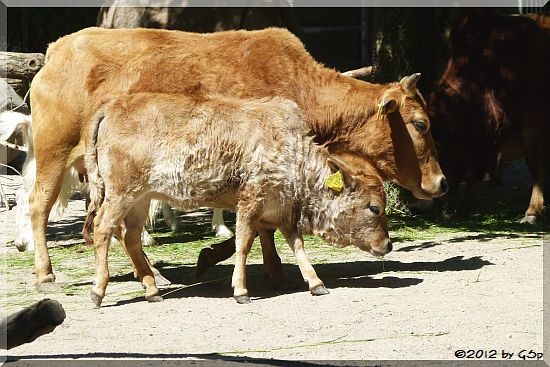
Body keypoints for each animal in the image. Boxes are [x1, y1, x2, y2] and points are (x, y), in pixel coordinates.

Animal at [87, 92, 392, 308]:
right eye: (374, 207)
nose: (387, 244)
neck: (291, 151)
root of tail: (109, 109)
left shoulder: (282, 209)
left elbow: (296, 245)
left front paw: (316, 283)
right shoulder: (250, 203)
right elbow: (244, 243)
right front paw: (241, 291)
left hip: (141, 198)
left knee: (131, 237)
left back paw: (152, 290)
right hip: (121, 194)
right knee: (103, 229)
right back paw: (98, 292)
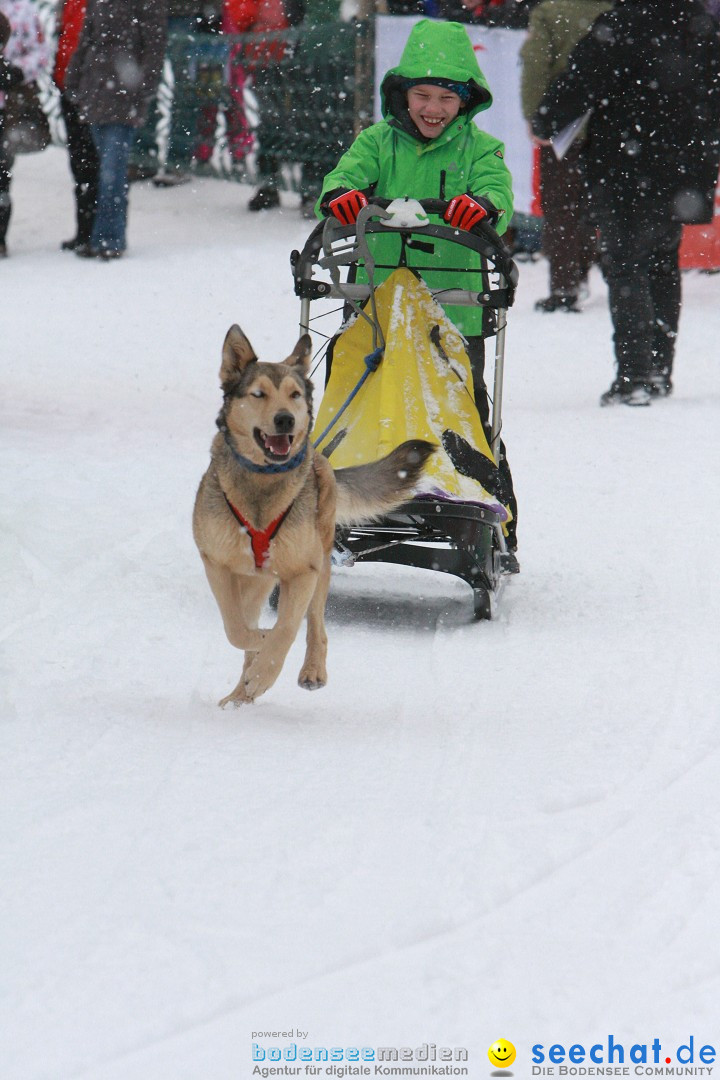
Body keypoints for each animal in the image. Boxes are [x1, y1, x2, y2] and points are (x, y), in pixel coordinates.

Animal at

Work to complete: Go through the records above and copy every line holding the word "left".

Completed task:
left shoulder: (282, 209)
left elbow: (296, 245)
left front paw: (316, 283)
left hip: (141, 198)
left knee: (131, 237)
left back paw: (152, 290)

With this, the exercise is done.